Assignment: Sorting it all out

In this assignment, you will read a text file in which each line describes a world city, store the information about each city in its own object, and create a list of references of all objects, sort the list using quicksort, write the results out to another file, and display part of the output file in a visualization on a world map.

Computer science is about a lot more than handling data, but computers are still useful for working with large amounts of data. Scientific experiments in biology, chemistry, physics, and psychology can generate huge numbers of measurements. In economics, business, or politics, data can be generated by everything from stock prices, to poll results, to voting records of congresspeople.

Checkpoint: File input and output, writing the City class, and creating a list of objects

For the checkpoint, you will need to define a City class, read the file of world city information, store the information about each city into its own City object, make a list of city objects, write out each object (converted to a string) to a file, and draw the first 10 cities in the list to test your City class draw method on the provided world map.

You can focus on the sorting(quicksort) after the checkpoint.

Step 1: Define a City class

Your first job is to define a City class in a file named city.py. Each City object will need instance variables to store the following information:

• The city’s country code, which is a two-letter string.
• The city’s name, which is a string.
• The city’s region, a two-character string.
• The city’s population, which is an int.
• The city’s latitude, which is a float.
• The city’s longitude, which is also a float.
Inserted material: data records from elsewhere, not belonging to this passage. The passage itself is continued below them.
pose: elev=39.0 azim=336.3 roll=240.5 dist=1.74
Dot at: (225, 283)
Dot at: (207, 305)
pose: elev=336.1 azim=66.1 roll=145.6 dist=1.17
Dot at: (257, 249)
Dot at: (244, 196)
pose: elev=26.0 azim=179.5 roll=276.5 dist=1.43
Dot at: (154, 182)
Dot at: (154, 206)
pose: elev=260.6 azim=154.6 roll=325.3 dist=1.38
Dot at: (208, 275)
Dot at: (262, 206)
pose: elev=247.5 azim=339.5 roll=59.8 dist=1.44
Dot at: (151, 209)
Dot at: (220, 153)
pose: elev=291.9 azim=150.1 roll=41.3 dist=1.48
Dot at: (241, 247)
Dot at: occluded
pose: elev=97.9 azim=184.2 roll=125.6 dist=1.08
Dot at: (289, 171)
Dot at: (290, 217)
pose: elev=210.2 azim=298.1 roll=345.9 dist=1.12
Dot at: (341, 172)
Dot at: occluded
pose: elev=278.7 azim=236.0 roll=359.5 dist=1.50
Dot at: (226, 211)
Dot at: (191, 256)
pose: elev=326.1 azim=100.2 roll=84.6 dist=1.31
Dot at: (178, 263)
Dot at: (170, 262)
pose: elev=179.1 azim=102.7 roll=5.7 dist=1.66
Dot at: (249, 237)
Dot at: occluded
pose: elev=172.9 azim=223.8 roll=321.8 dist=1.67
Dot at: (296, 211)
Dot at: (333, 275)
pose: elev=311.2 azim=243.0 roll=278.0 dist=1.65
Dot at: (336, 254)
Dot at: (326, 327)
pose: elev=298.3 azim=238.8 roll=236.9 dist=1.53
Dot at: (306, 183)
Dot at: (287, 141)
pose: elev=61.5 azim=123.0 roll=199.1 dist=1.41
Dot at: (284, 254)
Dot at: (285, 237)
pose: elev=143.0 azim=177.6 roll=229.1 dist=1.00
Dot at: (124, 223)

Make sure you convert the values to their expected type before you store them in a City object. You need to start with three methods in the City class.

1. The __init__ method does the usual: it takes six parameters (plus self) and stores each in the appropriate instance variable.

2. The __str__ method returns a string consisting of the city’s name, population, latitude, and longitude, separated by commas and with no spaces around the commas. The string returned by your __str__ method should be exactly as specified here, because your section leader will compare your resulting file with one that I’ve prepared, and the two files need to be identical in order to give you full credit for the checkpoint. For example, here’s the string that __str__ should return for a particular town in New Hampshire:

   Hanover,11222,43.7022222,-72.29

   Notice that the country code and region do not appear in the string returned by __str__.

3. The draw method takes the latitude and longitude of the city and draws it on world map provided to you.

Step 2: Read and parse the input file

The input file is in world_cities.txt. Download this file, and drag it into your PyCharm project. This file has 47914 lines (the last line will be a blank line). Each line has information about a world city, specifically the six attributes you’ll store in the City object, but of course , it is represented textually. These attributes are separated by commas without surrounding spaces. We call such a file a CSV file. (CSV is short for “comma-separated values.”) Here’s the line of the world_cities.txt file for that town in New Hampshire:

us,Hanover,NH,11222,43.7022222,-72.2900000

Here, the country code is us, the city name is Hanover, the region is NH, the population is 11222 (Dartmouth students living on campus don’t count in Hanover’s population), the latitude is 43.7022222, and the longitude is –72.2900000. You already know how to read in a file, line by line. But if you forgot, see the notes from Chapter 8. But how can you process this line? Python makes it pretty easy. To separate text at a particular delimiter character, call the split method on the string. It returns a list of the strings that, concatenated with the delimiter added in, gives you back the string. An example best shows this idea:

s = "a man, a plan, a canal,"
clauses = s.split(",")
print(clauses)

prints [‘a man’, ‘a plan’, ‘a canal’, ’’]

Note that every character other than the commas becomes part of one of the strings in the list. Not only do the spaces after the first two commas become part of strings in the list, but we also get an empty string at the end. Why? Because the string s ends with a comma, and so the split method gives back the empty string after the comma.

You can use any character as the delimiter, and the default is a space character. More examples:

s = "Roll out the barrel"
words = s.split()
print words

prints [‘Roll’, ‘out’, ‘the’, ‘barrel’] And

s = "commander--in-chief"
parts = s.split("-")
print parts

(there are two hyphens between commander and in) prints [‘commander’, ’‘, ’in’, ‘chief’] Again, note the empty string caused by two delimiters in a row.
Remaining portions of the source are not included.